Okay, MM Ob, gotcha...
so my lodge has a "rule" that black suit is the "uniform if the day," GL doesn't get involved because we aren't violating the Code, and no Brother will be turned away because they're wearing something else. But myself, as a member and Officer, had better obey the "rule" or face (at the very least) the stern face of the Worshipful Master.


----------



## chrmc (Jan 10, 2016)

Bill_Lins77488 said:


> Remember your MM obligation? Now look at Art. 504 in the GL Law.



Thanks for that. Interesting that it's not spelled out clearer in any other note when considering how much text the bylaws for instance get. 
But thanks for pointing me to that.


----------



## JJones (Jan 11, 2016)

Well, I don't know about other jurisdictions, but here in Texas our obligation covers it, a brother might just need to be reminded if he strays.

Doh, Bill beat me to it.


----------



## Bloke (Jan 11, 2016)

I don't have a current copy of GL Texas Const.. but just did find and interesting doc from GL Texas (1983), two quotes below

"_Masonic Lodges are not bound by the usual and customary parliamentary rules of order because the entire structure, purpose, and function of Freemasonry is unlike that of any organization. The background, history, customs, and usages of Freemasonry are so different from other voluntary associations as to require special rules of order. Although some of these rules are in the Constitution and Laws of the Grand Lodge of Texas, many others are in the edicts and decisions of Grand Masters and reports of Committees, approved bythe Grand Lodge of Texas and reported in its Proceedings as far back as 1837. Even the codified rules reflect Masonic landmarks, ancient customs and traditions, and Grand Lodge Actions for 138 years....... 

Grand Lodge Laws Article 333 provides that *each Lodge shall conduct its business as nearly as possible according to the rules of order 
established in Articles 168 to 176, inclusive, _______*"

That came from this 1983 doc here http://www.aldinelodge1412.org/Parliamentary Law.pdf

Sorry, not trying to be difficult, but "its in the obligation" rarely cuts it for me - they generally talk about observing the rules of GL without defining them exactly (and EA here is given a copy on his initiation here, enshrined in the words of our ritual.. "This is our Constitution which also contain the bylaws....." *hand to candidate*.... ).

As a Master, knowing the Const is important because when the you know what hits the fan, skillfully using the rules can avert disaster...

In the above mentioned doc, it also seems GL Texas provides model bylaws (From 23) In Article XII .... or it did in 1983... so the recommendation stands - have a very close look at the Constitution..


----------



## Bloke (Jan 11, 2016)

Ha ! More searching and Bill has already mentioned the above on this board
http://www.myfreemasonry.com/thread...s-in-open-lodge-roberts-rules-of-order.24177/


----------



## chrmc (Jan 11, 2016)

Bloke said:


> That came from this 1983 doc here http://www.aldinelodge1412.org/Parliamentary Law.pdf
> 
> Sorry, not trying to be difficult, but "its in the obligation" rarely cuts it for me - they generally talk about observing the rules of GL without defining them exactly (and EA here is given a copy on his initiation here, enshrined in the words of our ritual.. "This is our Constitution which also contain the bylaws....." *hand to candidate*.... ).
> 
> ...



Thanks. I hadn't seen that document so that'll be interesting to read.

* * * * * * * * *

• [Your tasks]:
1. In the thread about lodge rules, which article of the GL Law does Bill_Lins77488 tell chrmc to look at?
2. Continue the thread about lodge rules after its last post.

• [Exercise data]:

* * * * * * * * *

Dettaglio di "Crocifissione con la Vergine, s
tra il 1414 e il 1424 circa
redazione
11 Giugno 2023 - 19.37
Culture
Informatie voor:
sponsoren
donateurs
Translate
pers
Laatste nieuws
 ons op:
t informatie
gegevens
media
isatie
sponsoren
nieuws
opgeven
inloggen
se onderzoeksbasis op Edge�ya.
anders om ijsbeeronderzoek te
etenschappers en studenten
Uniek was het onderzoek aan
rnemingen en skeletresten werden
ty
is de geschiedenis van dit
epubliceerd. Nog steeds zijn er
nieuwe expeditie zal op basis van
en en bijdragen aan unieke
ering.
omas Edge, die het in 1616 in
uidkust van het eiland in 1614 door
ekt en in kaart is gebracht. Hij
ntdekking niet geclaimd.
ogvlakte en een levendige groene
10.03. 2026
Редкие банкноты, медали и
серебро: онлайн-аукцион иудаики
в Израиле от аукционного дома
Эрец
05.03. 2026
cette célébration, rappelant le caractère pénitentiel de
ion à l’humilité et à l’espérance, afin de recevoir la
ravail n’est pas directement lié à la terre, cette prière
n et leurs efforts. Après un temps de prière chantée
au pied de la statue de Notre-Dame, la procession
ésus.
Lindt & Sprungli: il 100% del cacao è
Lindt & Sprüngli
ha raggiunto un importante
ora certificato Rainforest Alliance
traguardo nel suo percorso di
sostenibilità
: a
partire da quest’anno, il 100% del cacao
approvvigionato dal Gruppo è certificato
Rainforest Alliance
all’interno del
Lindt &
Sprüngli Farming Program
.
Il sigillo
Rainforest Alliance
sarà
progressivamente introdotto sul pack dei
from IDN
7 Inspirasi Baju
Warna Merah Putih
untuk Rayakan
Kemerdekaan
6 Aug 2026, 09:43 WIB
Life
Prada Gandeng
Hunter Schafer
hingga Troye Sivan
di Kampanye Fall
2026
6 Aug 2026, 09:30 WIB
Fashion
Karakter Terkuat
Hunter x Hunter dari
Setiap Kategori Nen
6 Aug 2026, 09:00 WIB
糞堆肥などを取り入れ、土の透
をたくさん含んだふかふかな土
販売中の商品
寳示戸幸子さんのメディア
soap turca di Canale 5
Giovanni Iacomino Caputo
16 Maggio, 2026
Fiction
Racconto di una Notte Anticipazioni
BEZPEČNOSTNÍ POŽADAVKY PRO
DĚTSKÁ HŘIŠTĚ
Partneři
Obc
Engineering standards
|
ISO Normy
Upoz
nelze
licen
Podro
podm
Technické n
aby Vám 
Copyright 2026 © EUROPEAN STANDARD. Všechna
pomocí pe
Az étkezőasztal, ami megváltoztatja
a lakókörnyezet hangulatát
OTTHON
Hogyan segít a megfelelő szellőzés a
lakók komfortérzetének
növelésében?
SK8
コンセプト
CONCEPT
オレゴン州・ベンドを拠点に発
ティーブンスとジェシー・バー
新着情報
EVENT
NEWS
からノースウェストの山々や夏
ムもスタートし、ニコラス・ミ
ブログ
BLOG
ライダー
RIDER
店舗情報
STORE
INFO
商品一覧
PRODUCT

* * * * * * * * *

• [Answers to the exercise]:
1. Art. 504

2.
As mentioned earlier I think that Bylaws are well covered in the masonic law on how they work and are governed, but actual rules and regulations of the lodge is not to a very large extent.


----------



## rpbrown (Jan 11, 2016)

Bylaws are rules that are to be approved by GLoT. There are guidelines to follow on setting up your Lodge Bylaws and there is not much deviation that is accepted by GLoT but must first be approved by the Lodge.

However, the Lodge Rules and Regulations are set up for day to day operations such as dues amount, degree amounts, discretionary funds and limits (we have a $100.00 discretionary fund for flowers for a funeral) and who has to approve the spending of this fund (we have WM, SW, JW, Chap., and IPM).  Ours also sets limits for the Lamar Awards, sets the amount for Endowment, as well as anyone that is exempt from dues for the year, IE;secretary. There are other things that it covers as well.

We just updated our rules and regulations a couple of years ago.


----------



## Bill Lins (Jan 11, 2016)

Bloke said:


> Sorry, not trying to be difficult, but "its in the obligation" rarely cuts it for me


Perhaps the following will "cut" it for you- the language is pretty clear...
*Art. 504. Violations Of Obligations And Laws.* 
_Every violation of a Masonic obligation, every violation of the Constitution, Laws, Resolutions or Edicts of this Grand Lodge, or usages and customs of Masonry, and every violation of the laws of the United States, a State, or of a municipality, involving moral turpitude is a Masonic disciplinary violation._


Bloke said:


> In the above mentioned doc, it also seems GL Texas provides model bylaws (Form 23) In Article XII .... or it did in 1983...


It still does.


----------



## Bloke (Jan 11, 2016)

Thanks Bill. So violation of the model rules provided by GL is certainly a masonic offense.  

Violation of varied bylaws consistent with the Constitution or a lodge motion would be a violation of the 'usages and customs of masonry' and hence also an offense.

Yep.... that makes it clear


----------



## Bill Lins (Jan 12, 2016)

In the matter at hand, the original poster asked how a violation of a Lodge's rules & regulations would be treated under the Laws of the Grand Lodge of Texas. If one is familiar with the Texas form of the MM obligation, particularly the 1st "furthermore", then Art. 504's first statement answers his question entirely.


----------



## Bloke (Jan 13, 2016)

Thanks Bill. That should help Texas Masons. The word "furthermore" does not appear in our MM obligation nor does the apparent concept you refer to.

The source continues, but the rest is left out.